Del 2014 al 2020 el tamaño de la economía venezolana se convirtió en un
tercio de lo que era, haciéndola más parecida a las pequeñas economías
de Centroamérica y el Caribe que a las grandes de Sudamérica, con
quienes históricamente se había comparado. El ingreso real cayó
también más de 60%, lo que ha originado el empobrecimiento más severo
que se haya producido en América Latina, para un período equivalente. La
inflación acumulada no puede escribirse en este artículo sin consumir
una parte clave de los caracteres disponibles y la devaluación ha sido
demoledora en dos vías: 1) por lo elevada, corrosiva y permanente y 2)
por haber sido inferior a la inflación, lo que ha generado el insólito
caso de un país en el que no sólo se ha perdido la capacidad de compra
interna de su propia moneda (que no cumple ya sus funciones de
intercambio, reserva de valor y mecanismo de cuenta), sino que provocó
también la pérdida de capacidad de compra de las divisas extranjeras,
empobreciendo internamente a todos.
Como es de suponer, la
población se vio obligada a sacrificar parte de sus gastos cotidianos de
vida para preservar, aunque sea parcialmente, su gasto en
alimentación, que resulta más inflexible a la baja que el resto de las
partidas.
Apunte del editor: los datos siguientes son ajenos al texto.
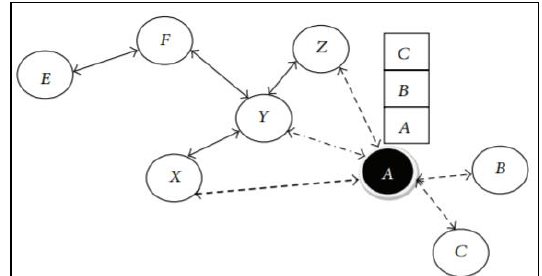
Figure 7:Sybil attacks with multiple ID B.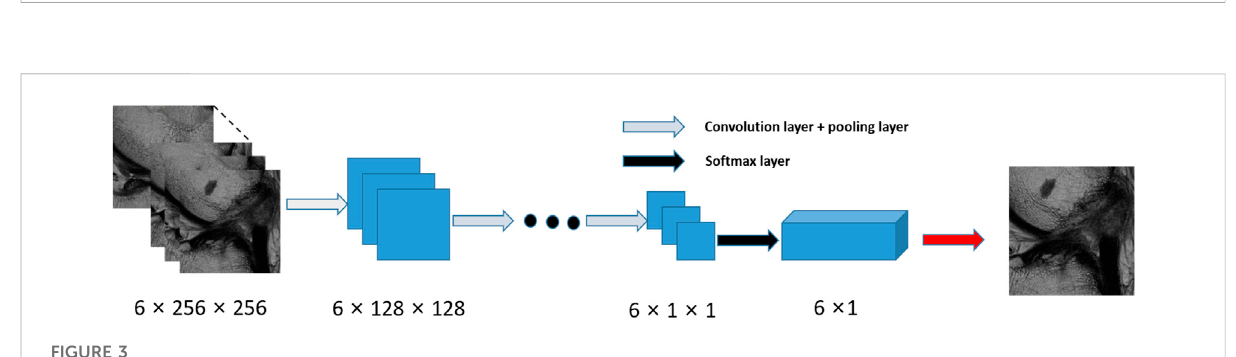
FIGURE 3 Flow chart for the slice detection network of 2D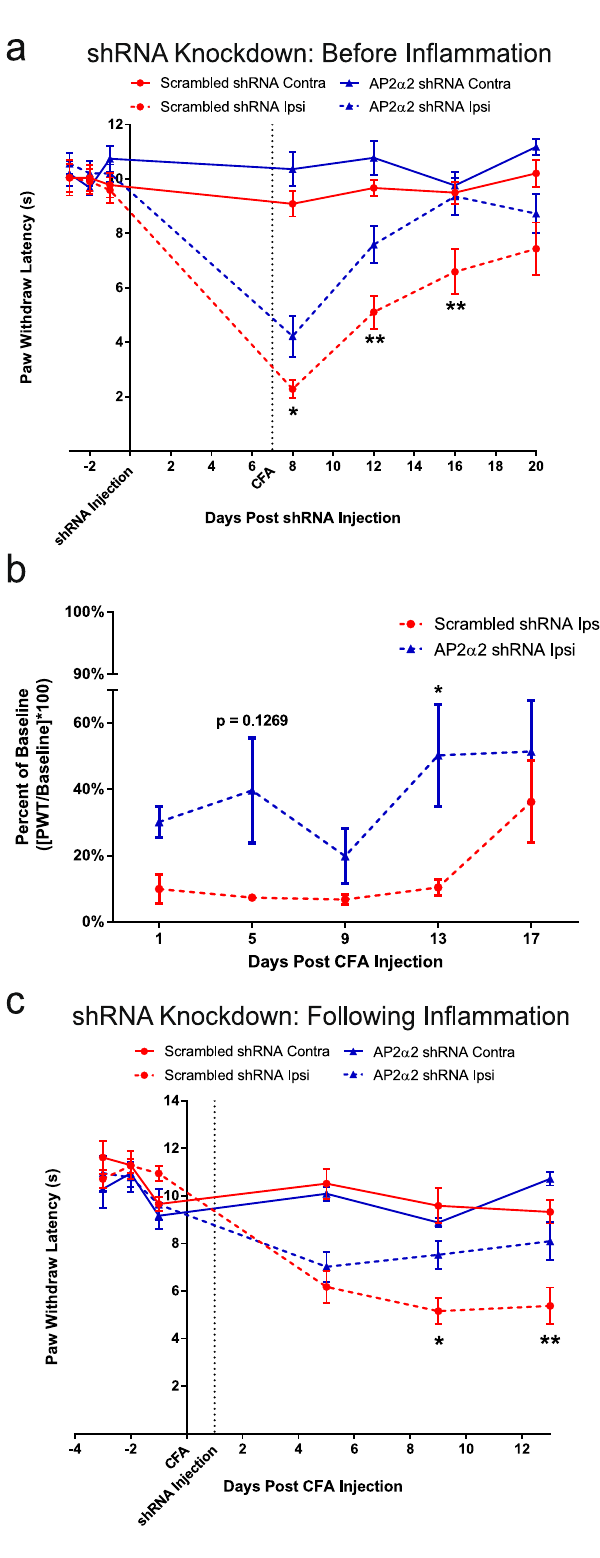
thresholds (Fig. 4g). Using a dynamic weight bearing apparatus,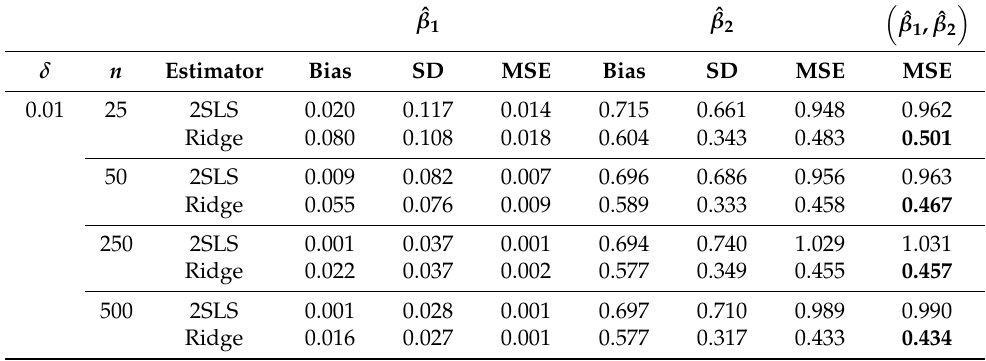
Table A2. The simulated model is given by Equations (1), (2), (4) and (12) with k = 2, m = 4, z i ∼ iid N ( 0, I 4 ) , and β 0 = ( 0,0 ) (cid:48) . Summary statistics are reported for estimates of ˆ β 1 and ˆ β 2 using ) (cid:48) , where τ = 0.5. The models differ with respect to the 2SLS and ridge estimator for β p = ( 1 , 1 2 2 strength of the instrument ( δ ) and sample size ( n ). Each model is simulated 10,000 times. The ridge estimator outperforms the 2SLS estimator in terms of MSE values in a number of cases. In particular, in small samples and low precision settings, the ridge estimator leads to smaller MSE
En efecto, el porcentaje del presupuesto familiar que se
dedica a alimentación sube de 40% al arranque del ciclo depresivo a 65%
promedio este año, siendo aún peor en el caso de la población de menos
recursos donde supera el 75% del presupuesto, dejándolos prácticamente
sin margen de maniobra para el resto de necesidades como vivienda,
salud, educación, transporte, cuidado personal y recreación.
Luego
que la escasez generara una conducta de “cacería” que llevó a una
parte de la población a hacer grandes colas para obtener productos
regulados (subsidiados) y a la otra a visitar hasta cinco
establecimientos y usar el mercado negro para completar una compra que
cubriera las necesidades del hogar, el gobierno en control territorial
se vio obligado a abrir de facto la economía, dolarizar y flexibilizar
la fijación de precios, lo cual generó una mejora relevante en términos
de abastecimiento, aunque resultó en una sinceración desbalanceada de
costos sin compensación de ingresos, lo cual profundizó la división y
dualización de la economía y la sociedad venezolana.
A
este drama histórico ahora se le añade la pandemia, que produce otros
cambios significativos en la vida de la población. Mayor empobrecimiento
por recesión y cuarentena son quizás los más evidentes. Pero en
términos de su conducta de consumo y compra , también se ven los
cambios. Los consumidores reducen la visita a establecimietos a un
máximo de dos locales cercanos al hogar, reduciendo la exposición del
consumidor al punto de venta. 56,3% de la población es receptora
exclusiva de transferencias y subsidios estatales que, aúnque mermados y
obviamente insuficientes para sostener una vida digna, se convierten en
su único salvavidas contra el hambre más extrema, generando una
relación de dependencia que fortalece el control social del gobierno y
explica, junto a los sentimientos de desesperanza y miedo, la pasividad
política de la población. Lejos de las débiles tesis esgrimidas
durante años sobre la relación “supuestamente” directa entre el
empobrecimiento y la rebelión social, que promovieron el aislamiento y
las sanciones para poner la guinda a la torta, Venezuela recorre el
mismo camino H que la mayoría de los países económicamente destruidos
por el gobierno y sancionados internacionalmente: Huida (emigración) o
Habituación (adaptarse a los que hay).
Un drama que hace mucho más difícil concretar los deseos de cambio político en el país.